BACKGROUND OF THE INVENTION

1. Field of the Invention

The disclosure relates to force sensing devices, and in particular, to a foldable force sensing device.

2. Description of the Prior Art

There has been a growing interest in providing frameless or seamless array devices in recent years. An array device such as a sensor array typically employs a considerable number of signal lines to control operations of pixels in the sensor array. Conventionally, these signal lines would take finite space at the side regions of the array device to connect between an operational array and a controller, resulting in a problem of designing a frameless or seamless structure of the array device.

SUMMARY OF THE INVENTION

According to one embodiment of the invention, a force sensing device includes a sensor array, a first substrate, a second substrate and a plurality of electrodes. The first substrate has a sensor region and a side region. The second substrate has a sensor region and a side region. The sensor array is formed above the sensor region of the first substrate. The plurality of electrodes are formed on the sensor region and the side region of the first substrate and below the sensor region and the side region of the second substrate, and coupled to the sensor array. The side region of the first substrate, the side region of the second substrate and the plurality of electrodes on the side region are foldable to a back side of the sensor array.

According to another embodiment of the invention, a tiled device includes a controller and a plurality of force sensing devices. The plurality of force sensing devices are tiled with each other. Each force sensing device includes a sensor array. The sensor array includes a matrix of pixels arranged at fixed vertical intervals and at fixed horizontal intervals. The controller is arranged at back sides of sensor arrays of the plurality of force sensing devices, and is coupled to the plurality of force sensing devices.

These and other objectives of the present invention will no doubt become obvious to those of ordinary skill in the art after reading the following detailed description of the preferred embodiment that is illustrated in the various figures and drawings.

BRIEF DESCRIPTION OF THE DRAWINGS

FIGS. 1A to 1C are schematic diagrams of a force sensing device in an unfolded position according to an embodiment of the invention.

FIG. 2 is a cross-sectional view of the force sensing device in FIG. 1A along a line 2-2′.

FIG. 3 is a cross-sectional view of the force sensing device in FIG. 1A along a line 3-3′.

FIG. 4 is a cross sectional view of the force sensing device in FIG. 1A along a line 4-4′.

FIG. 5 is a schematic diagram of the force sensing device in FIG. 1A in a folded position.

FIG. 6 is a cross-sectional view of the force sensing device in FIG. 5 along a line 6-6′.

FIG. 7 is a cross-sectional view of the force sensing device in FIG. 5 along a line 7-7′.

FIG. 8 is a cross-sectional view of a pixel of the sensor array in FIG. 1A.

==========

GOAL 1: Summarize the patent excerpt on the foldable force sensing device in two sentences.
GOAL 2: Name every component that the first embodiment of the force sensing device includes, according to the patent excerpt on the foldable force sensing device.
GOAL 3: Carry on the patent excerpt on the foldable force sensing device from its final sentence.
The entries have no connection to the patent excerpt on the foldable force sensing device.

RECORDED INFORMATION:
==========

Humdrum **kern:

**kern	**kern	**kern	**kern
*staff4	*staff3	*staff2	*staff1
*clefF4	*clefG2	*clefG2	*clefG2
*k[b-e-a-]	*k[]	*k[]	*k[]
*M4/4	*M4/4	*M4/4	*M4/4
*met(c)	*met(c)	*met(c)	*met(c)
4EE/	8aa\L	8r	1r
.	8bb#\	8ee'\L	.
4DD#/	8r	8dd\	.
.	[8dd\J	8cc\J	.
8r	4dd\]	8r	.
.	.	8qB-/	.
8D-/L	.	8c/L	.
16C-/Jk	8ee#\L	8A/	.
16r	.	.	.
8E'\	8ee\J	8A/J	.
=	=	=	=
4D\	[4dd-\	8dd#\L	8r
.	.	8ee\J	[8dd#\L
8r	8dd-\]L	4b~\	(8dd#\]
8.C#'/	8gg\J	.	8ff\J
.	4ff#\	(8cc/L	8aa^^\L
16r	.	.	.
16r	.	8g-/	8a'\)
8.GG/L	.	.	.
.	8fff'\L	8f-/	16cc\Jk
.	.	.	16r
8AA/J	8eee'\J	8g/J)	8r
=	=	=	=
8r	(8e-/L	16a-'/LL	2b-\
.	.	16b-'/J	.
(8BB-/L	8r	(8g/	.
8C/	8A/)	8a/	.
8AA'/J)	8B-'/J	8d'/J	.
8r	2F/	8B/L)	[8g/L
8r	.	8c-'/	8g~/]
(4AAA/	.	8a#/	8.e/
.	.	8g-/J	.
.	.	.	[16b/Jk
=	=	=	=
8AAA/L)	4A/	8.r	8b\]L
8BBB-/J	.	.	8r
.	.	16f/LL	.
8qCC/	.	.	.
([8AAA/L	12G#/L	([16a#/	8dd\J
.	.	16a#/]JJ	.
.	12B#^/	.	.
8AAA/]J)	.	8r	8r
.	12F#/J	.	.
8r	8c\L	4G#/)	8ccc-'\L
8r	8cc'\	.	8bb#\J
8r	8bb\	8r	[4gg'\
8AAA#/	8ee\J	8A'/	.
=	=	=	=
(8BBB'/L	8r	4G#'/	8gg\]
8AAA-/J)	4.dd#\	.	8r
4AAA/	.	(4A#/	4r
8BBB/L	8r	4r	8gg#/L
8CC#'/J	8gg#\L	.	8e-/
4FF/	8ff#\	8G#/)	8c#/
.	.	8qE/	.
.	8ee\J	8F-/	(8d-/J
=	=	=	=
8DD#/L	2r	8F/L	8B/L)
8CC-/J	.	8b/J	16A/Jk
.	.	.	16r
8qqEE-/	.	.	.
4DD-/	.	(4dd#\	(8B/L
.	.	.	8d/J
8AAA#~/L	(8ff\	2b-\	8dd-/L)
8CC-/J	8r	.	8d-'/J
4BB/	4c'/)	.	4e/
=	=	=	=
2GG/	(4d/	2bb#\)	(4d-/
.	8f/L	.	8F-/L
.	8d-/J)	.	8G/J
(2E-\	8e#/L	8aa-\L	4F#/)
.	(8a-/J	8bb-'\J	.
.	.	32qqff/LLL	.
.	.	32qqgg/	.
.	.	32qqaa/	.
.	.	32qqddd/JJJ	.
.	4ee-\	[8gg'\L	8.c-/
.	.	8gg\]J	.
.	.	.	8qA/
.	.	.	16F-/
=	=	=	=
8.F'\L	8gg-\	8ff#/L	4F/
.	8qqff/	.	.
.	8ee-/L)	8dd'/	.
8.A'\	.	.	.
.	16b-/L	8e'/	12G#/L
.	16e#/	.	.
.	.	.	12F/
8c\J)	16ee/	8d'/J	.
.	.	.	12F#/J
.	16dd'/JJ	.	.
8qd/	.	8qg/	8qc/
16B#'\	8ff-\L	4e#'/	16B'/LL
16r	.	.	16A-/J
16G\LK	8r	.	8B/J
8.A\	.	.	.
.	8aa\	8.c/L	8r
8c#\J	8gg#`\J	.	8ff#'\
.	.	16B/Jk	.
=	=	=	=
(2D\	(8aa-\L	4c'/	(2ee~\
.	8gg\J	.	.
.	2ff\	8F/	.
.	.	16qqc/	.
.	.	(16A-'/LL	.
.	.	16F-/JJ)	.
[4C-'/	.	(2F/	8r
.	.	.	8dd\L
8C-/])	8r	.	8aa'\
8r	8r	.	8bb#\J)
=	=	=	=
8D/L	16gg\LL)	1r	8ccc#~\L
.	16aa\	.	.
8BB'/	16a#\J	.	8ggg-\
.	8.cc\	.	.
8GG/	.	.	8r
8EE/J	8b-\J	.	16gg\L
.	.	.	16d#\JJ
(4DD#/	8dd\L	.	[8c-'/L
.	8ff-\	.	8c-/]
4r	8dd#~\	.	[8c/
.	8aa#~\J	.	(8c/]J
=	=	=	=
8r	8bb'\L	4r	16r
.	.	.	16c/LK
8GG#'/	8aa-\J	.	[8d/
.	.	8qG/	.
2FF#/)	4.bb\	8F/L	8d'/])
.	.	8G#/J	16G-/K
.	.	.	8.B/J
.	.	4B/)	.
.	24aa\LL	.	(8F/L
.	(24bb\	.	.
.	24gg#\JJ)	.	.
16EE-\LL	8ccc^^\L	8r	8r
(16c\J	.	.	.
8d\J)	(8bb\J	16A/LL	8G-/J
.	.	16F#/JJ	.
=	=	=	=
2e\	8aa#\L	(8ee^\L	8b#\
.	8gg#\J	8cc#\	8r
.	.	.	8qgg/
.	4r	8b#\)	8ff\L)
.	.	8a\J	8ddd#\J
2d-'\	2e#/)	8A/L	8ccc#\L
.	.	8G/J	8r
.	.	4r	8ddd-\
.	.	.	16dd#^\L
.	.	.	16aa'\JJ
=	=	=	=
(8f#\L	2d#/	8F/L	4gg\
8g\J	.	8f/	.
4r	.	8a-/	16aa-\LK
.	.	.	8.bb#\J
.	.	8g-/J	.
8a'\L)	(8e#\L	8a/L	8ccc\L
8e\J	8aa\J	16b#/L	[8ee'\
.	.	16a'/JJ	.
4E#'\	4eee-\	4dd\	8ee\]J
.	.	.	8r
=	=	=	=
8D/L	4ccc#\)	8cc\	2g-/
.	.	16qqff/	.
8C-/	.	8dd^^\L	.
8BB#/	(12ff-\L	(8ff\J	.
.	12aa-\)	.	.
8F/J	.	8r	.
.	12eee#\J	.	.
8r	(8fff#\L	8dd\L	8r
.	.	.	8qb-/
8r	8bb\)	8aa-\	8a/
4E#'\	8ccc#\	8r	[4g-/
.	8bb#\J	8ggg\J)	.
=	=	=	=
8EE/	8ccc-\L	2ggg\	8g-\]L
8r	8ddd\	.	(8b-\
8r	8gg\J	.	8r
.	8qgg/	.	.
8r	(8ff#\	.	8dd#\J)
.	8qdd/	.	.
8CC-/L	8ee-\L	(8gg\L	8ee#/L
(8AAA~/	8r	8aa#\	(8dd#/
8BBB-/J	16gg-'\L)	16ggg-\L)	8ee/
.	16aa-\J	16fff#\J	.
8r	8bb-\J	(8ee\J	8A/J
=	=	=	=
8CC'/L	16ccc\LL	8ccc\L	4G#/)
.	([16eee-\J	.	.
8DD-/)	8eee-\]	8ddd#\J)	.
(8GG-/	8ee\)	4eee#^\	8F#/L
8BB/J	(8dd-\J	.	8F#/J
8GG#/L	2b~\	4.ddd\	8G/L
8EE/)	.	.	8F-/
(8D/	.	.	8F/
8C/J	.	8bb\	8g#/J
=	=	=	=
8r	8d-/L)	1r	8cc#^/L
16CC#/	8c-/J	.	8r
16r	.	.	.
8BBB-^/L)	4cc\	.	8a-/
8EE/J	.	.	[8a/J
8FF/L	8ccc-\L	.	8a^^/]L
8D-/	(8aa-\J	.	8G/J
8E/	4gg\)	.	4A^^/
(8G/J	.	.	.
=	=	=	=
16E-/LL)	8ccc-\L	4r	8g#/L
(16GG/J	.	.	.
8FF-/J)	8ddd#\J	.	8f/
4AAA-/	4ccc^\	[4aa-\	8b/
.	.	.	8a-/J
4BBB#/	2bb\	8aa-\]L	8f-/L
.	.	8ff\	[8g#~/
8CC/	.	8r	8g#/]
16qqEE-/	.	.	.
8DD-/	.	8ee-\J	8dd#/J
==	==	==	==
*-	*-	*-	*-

==========

EXERCISE OUTPUT 1: The patent excerpt addresses the problem that signal lines at the side regions of array devices such as sensor arrays make a frameless or seamless design difficult. It describes a force sensing device whose substrate side regions and electrodes can fold to the back side of the sensor array, and a tiled device in which several such force sensing devices are tiled together with a controller at the back sides of their sensor arrays.

EXERCISE OUTPUT 2:
- A sensor array
- A first substrate
- A second substrate
- A plurality of electrodes

EXERCISE OUTPUT 3:
FIG. 9 is a schematic bottom view of a tiled device according to an embodiment of the invention.

FIG. 10 is a schematic top view of the tiled device in FIG. 9.

DETAILED DESCRIPTION

FIG. 1A is a schematic diagram of a force sensing device 1 in an unfolded position according to an embodiment of the invention. FIG. 1B is an enlarged view of a left side region of the force sensing device 1. FIG. 1C is an enlarged view of a bottom side region of the force sensing device 1. The force sensing device 1 may be arranged in a folded position or an unfolded position. During semiconductor fabrication, the force sensing device 1 may be formed in the unfolded position. Later, the force sensing device 1 may be folded in the folded position to form a seamless or frameless device. A plurality of the seamless devices may be tiled together along any edge of the seamless devices to form a larger tiled device.

Referring to FIG. 1A, the force sensing device 1 may be a pressure sensor, and may include a sensor array 10, a first substrate 11, a second substrate 13, a plurality of first electrodes 120 to 12N, a plurality of second electrodes 140 to 14M, and a plurality of first insulation layers 150 to 15N, a plurality of second insulation layers 170 to 17M and a controller, N, M being positive integers, and N, M being identical to or different from each other.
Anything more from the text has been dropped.